Panaji, Mar 16: Goa's port town of Vasco da Gama, named after the 15th century Portuguese explorer, was once briefly called Sambhaji Nagar, according to Goa Speaker Rajendra Arlekar who has now called for indigenisation of the names of places with a foreign legacy.
Arlekar said the initial proposal to rename Vasco had been derailed due to "political pressure" and that the global trend of re-christening of places after names of local icons should be practiced in Goa too.
He was speaking to a select group of journalists on the sidelines of a press conference on the 358th birth anniversary celebrations of Sambhaji, the warrior son of Maratha king Shivaji.
"We should not have names (after) foreigners. We should have our own names. This is a worldwide trend," Arlekar said when asked whether the port town should be named after foreigners who came to India for trade and ended up as rulers.
Arlekar also reminisced about the days, when for a brief period during the regime of the Maharashtrawadi Gomantak Party (MGP), soon after the liberation of Goa in 1961 from over 450 years of Portuguese colonial rule, the town of Vasco located 35 kms from Panaji, was known as Sambhaji Nagar.
"The Vasco railway station was called Sambhaji Nagar. While entering Vasco there was a plaque which said Sambhaji Nagar and the Mormugao municipality signage also said Sambhaji Nagar.
"Railway tickets also had Sambhaji Nagar printed on them.
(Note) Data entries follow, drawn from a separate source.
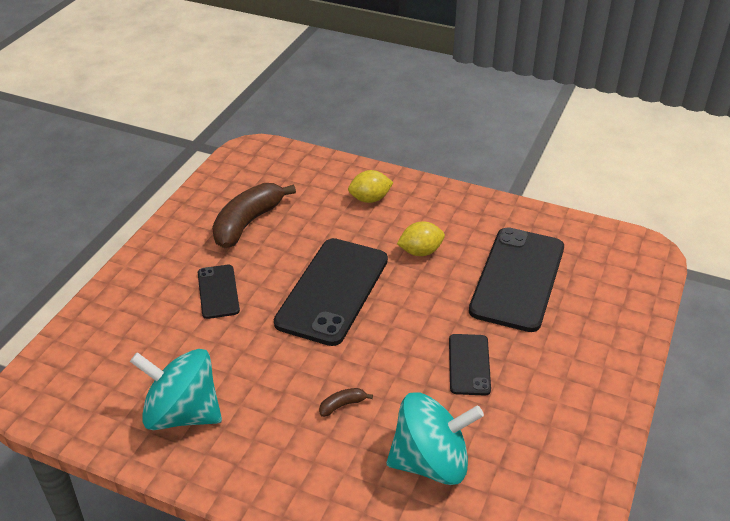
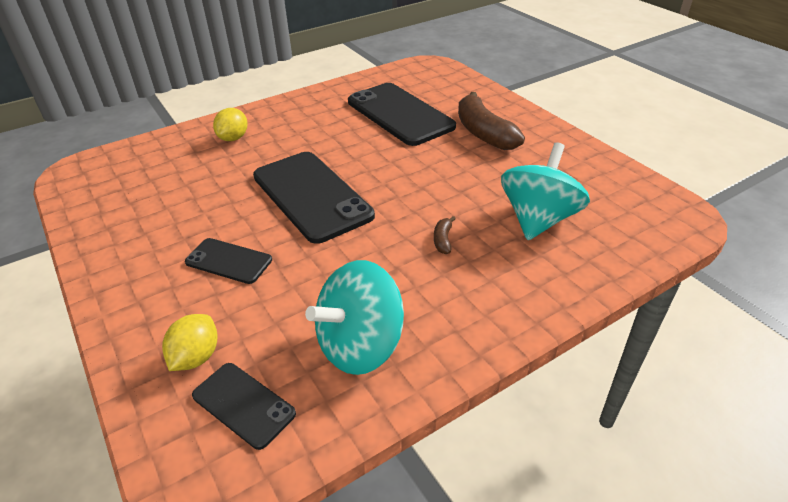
camera: 55 degrees left, 0 degrees up
(248, 223) = (165, 209): brown banana -> brown banana (483, 133)
(420, 252) = (323, 140): yellow lemon -> yellow lemon (196, 357)
(469, 364) = (459, 165): black phone -> black phone (243, 404)

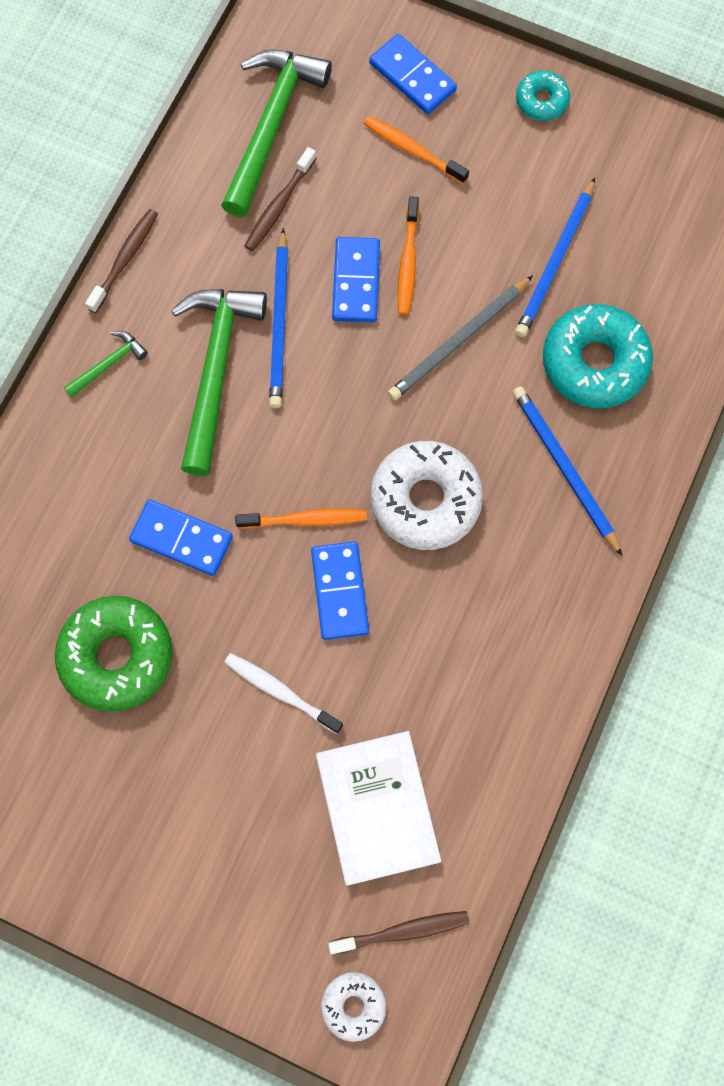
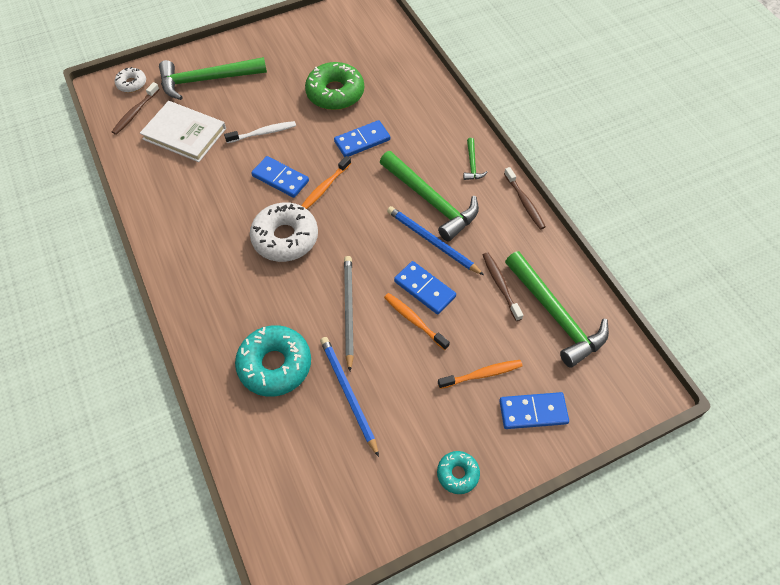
camera: 130 degrees right, 15 degrees down
(247, 886) = (207, 80): none -> green hammer
(564, 468) = (238, 306): blue pencil -> none

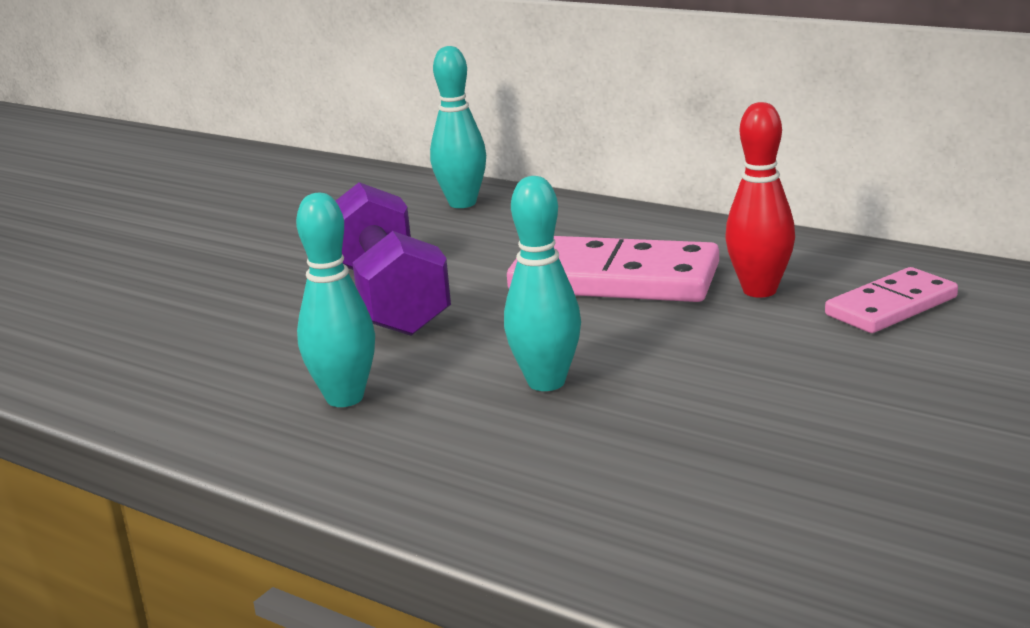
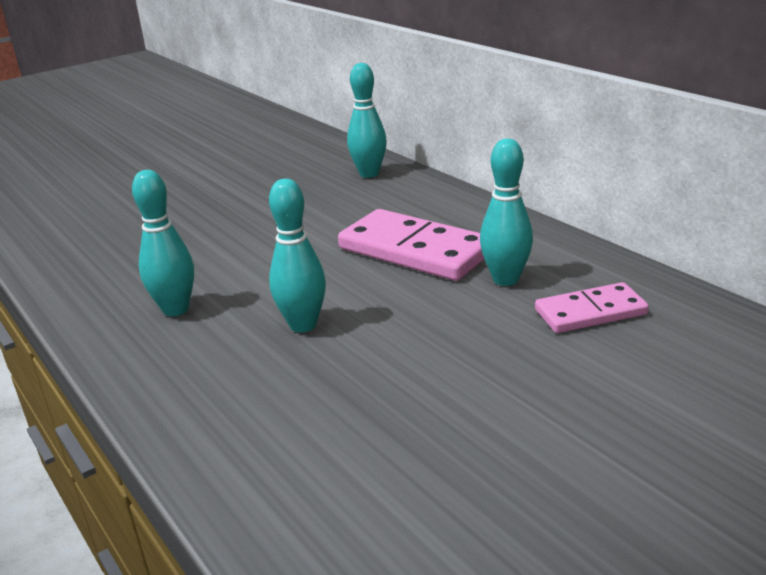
camera: 20 degrees right, 5 degrees up
(389, 299) = (264, 239): purple dumbbell -> none
(759, 290) = (505, 279): red bowling pin -> turquoise bowling pin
All this was there, but the issue lagged behind due to political pressure," said Arlekar, who is himself a long-time dweller of the port town and was once elected MLA from the Vasco constituency.
While Vasco da Gama has been credited with discovering a new sea route to India in 1498, when he landed in Calicut, Sambhaji is a Maratha hero with several ballads eulogising his fight against Muslim rulers of the Deccan region and Mogul Emperor Aurangzeb.
Arlekar also claimed that while it is not known if Sambhaji ever visited Vasco during his time, there was enough evidence to suggest that he did arrive in Goa.
"I don't know, but his presence was in Goa," Arlekar said.
Sambhaji had also marched into Portuguese-held Goa in the late 1600s to fight the Luso colonials, but could not see the campaign to fruition.
Goa has seen several spats, in the last decade and more, over renaming of roads, cities and landmarks which are named after Portuguese icons of the colonial age or in the Portuguese language.